Comment by cyanydeez

14 hours ago

competitor is already on the market and is x86: AMD AI 395+

bechmarks with DGX arnt spectacular for NVIDIAs software and CUDA lead.

wouldnt count on this being a price/compute challenger. especially with overpriced VRAM.

Strix halo's 8060S gpu is very weak, and is roughly equivalent to a 4060 laptop GPU, whereas GB10's gpu is equivalent to a desktop 5070. For LLM throughput, tok/s is similar due to bottleneck by memory bandwidth, but the GB10 has 3x faster prefill. People have also been able to squeeze out much better performance on GB10 using NVFP4 and other improvements in the months after the DGX Spark launch, so don't be misled by early lackluster benchmarks. For the RTX Spark, which also targets gaming and creative applications, the 3x faster GPU is quite nice.

Or like a m4 max? This thing has <300GB/s vs the max with 550GB/s

All those CUDA cores in the sparks but they're starved for memory bandwidth.

I am still waiting for NVidia to release a system that legit beats 3090 maxxing for the home gamer...

  •   Spark:
      OS: Windows/Ubuntu
      Mbw: 300GB/s
      Cuda cores: 6000
      GPU accelerated containers: yes
    
    
      M5 max:
      OS: macOS
      Mbw: 600GB/s
      Cuda cores: 0
      GPU accelerated containers: no

    • I feel like the shape of the market right now for "home lab" inference is:

      The sparks are good if your ultimate plan is to spend even more on NVidia hardware in future to run your dev setups at usable speeds. Or, you're developing for a work cluster.

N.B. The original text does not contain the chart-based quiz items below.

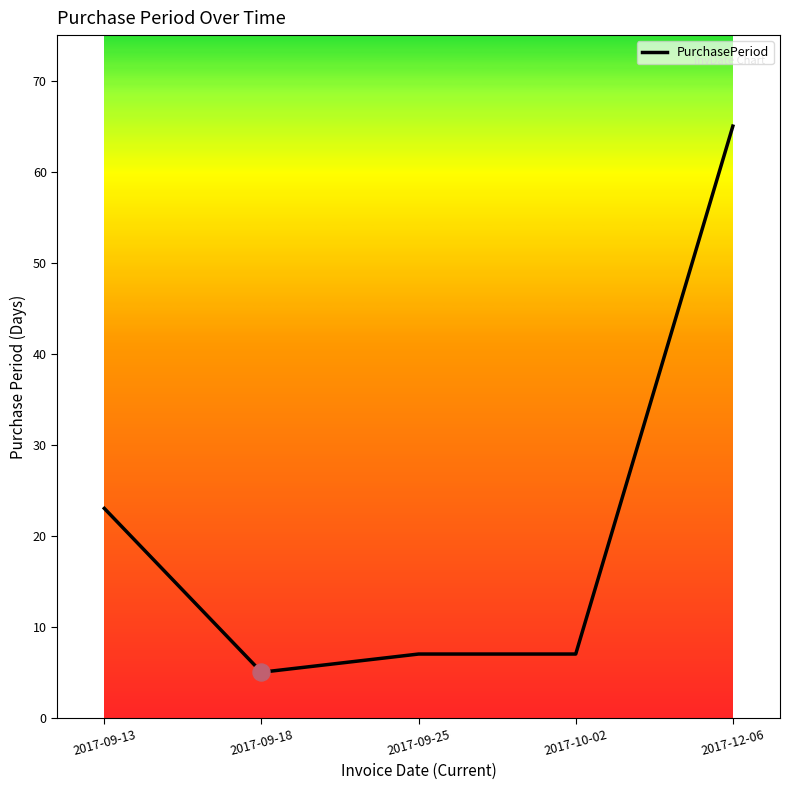

What is the ratio of the value at 2017-09-25 to the value at 2017-10-02?

1.0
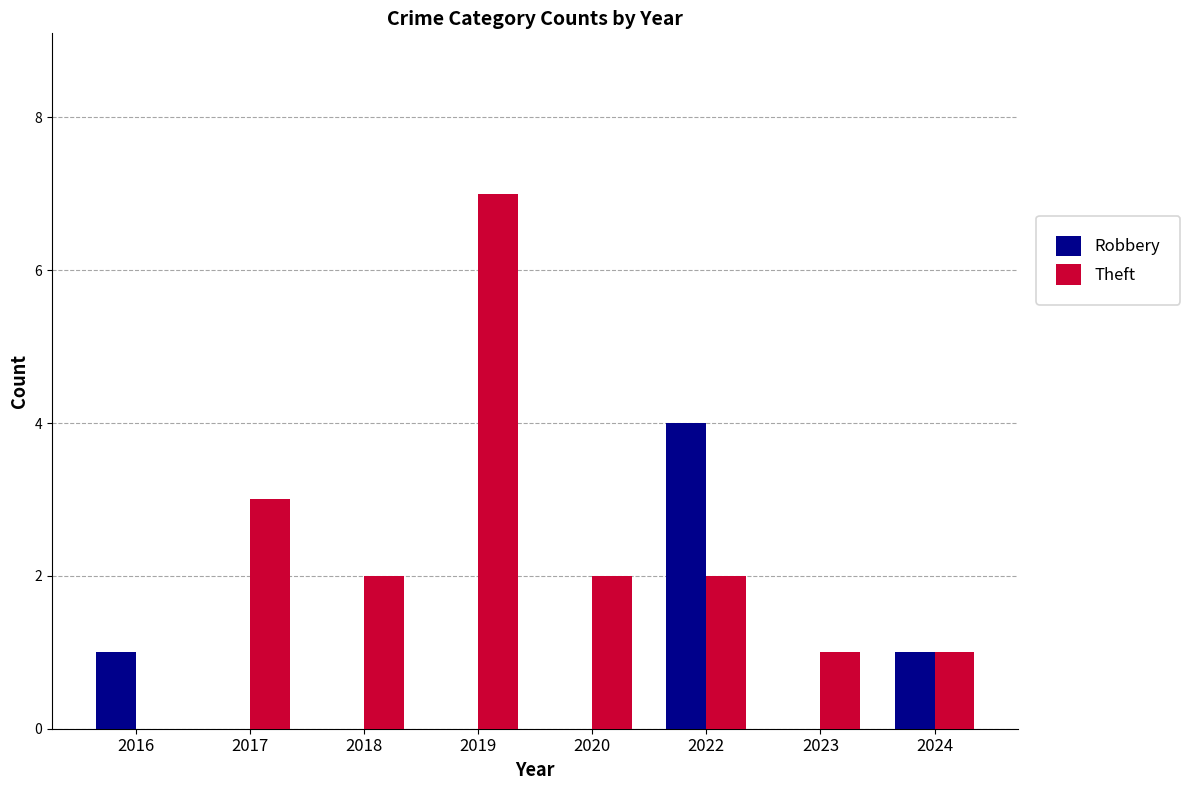

How many series are shown in this chart?

2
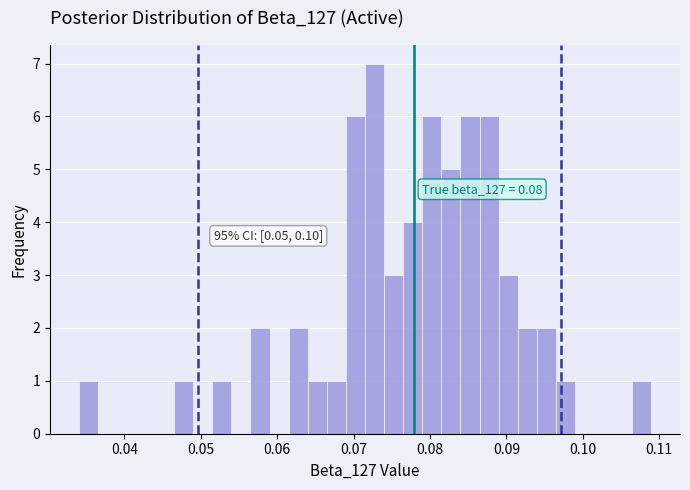

Read against the x-axis, roughly where is the centre of the tallest bar?

0.073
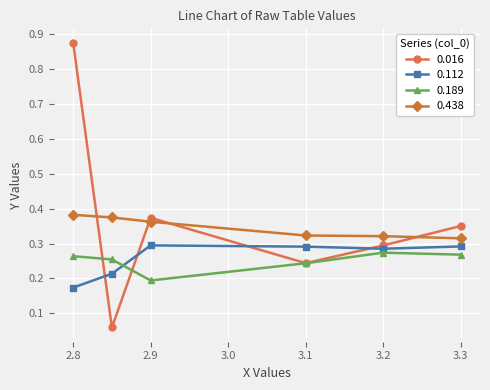

At how many categories does at least one series exceed 0?

6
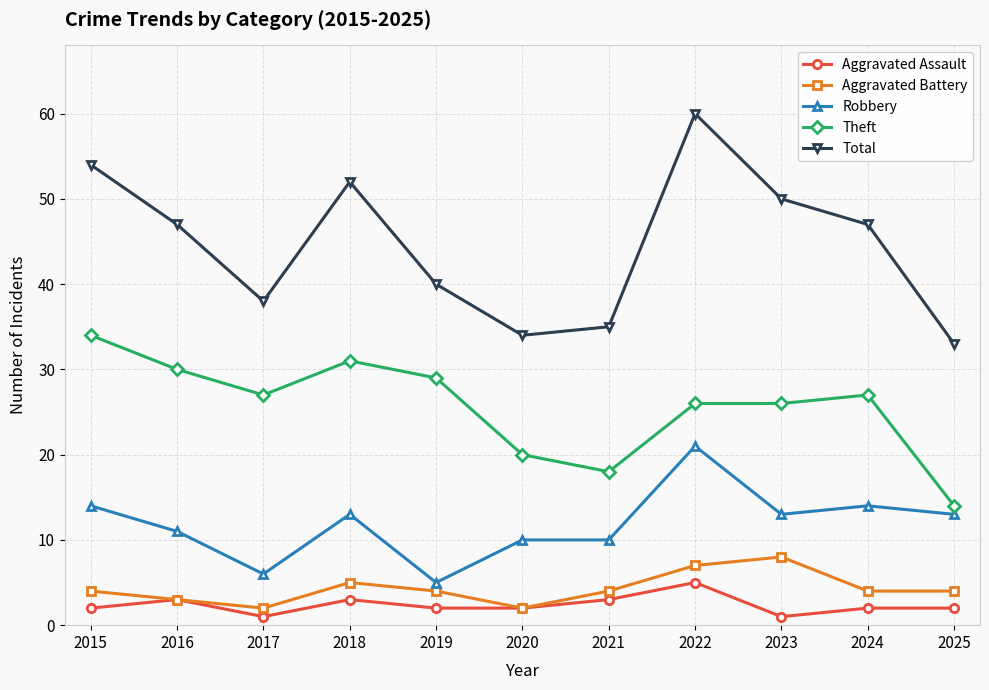

Reading left to right, what are all the values shown in this chart?

Aggravated Assault: 2015=2	2016=3	2017=1	2018=3	2019=2	2020=2	2021=3	2022=5	2023=1	2024=2	2025=2
Aggravated Battery: 2015=4	2016=3	2017=2	2018=5	2019=4	2020=2	2021=4	2022=7	2023=8	2024=4	2025=4
Robbery: 2015=14	2016=11	2017=6	2018=13	2019=5	2020=10	2021=10	2022=21	2023=13	2024=14	2025=13
Theft: 2015=34	2016=30	2017=27	2018=31	2019=29	2020=20	2021=18	2022=26	2023=26	2024=27	2025=14
Total: 2015=54	2016=47	2017=38	2018=52	2019=40	2020=34	2021=35	2022=60	2023=50	2024=47	2025=33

      If you mainly want to run local models at acceptable speeds portably, buy a mac with lots of RAM. If you’re happy with non-portable / racked, buy 3090s (dense) or mac studios (MoEs). Buy newer cards if you are restricted on power or slots. If you are rich, buy a6000 blackwells.

The only Question is is it worth suffering hip and x86? I suspect a lot of folks might like a machine that mimics their GB300 But costs less than a dgx.

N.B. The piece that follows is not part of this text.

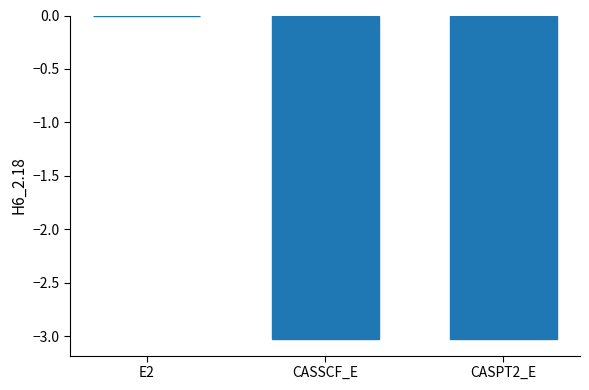

What value does the data have at CASSCF_E?

-3.0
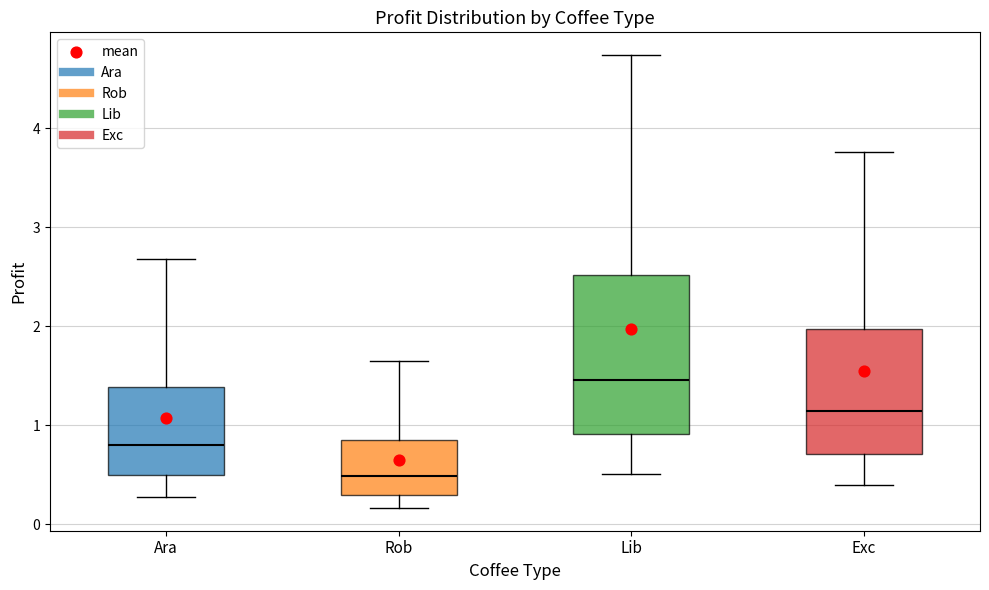

Which box has the highest median line?

Lib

Also I heard the tensor core instructions on the dgx are gimped and you’re better off with a rtx pro x000. Is that the same with these machines?

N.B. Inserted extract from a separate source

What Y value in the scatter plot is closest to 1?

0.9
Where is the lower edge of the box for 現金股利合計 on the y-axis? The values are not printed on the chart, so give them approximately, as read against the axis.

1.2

Is CUDA really a lead for long? Aren’t all the latest competitive approaches avoiding all the standard software stacks and writing deeply customized software that is very directly tied to whatever hardware they use?

And is it really a way to lock in people? With AI coding tools, isn’t it trivial to write software on top of CUDA and rewrite it to target some other hardware?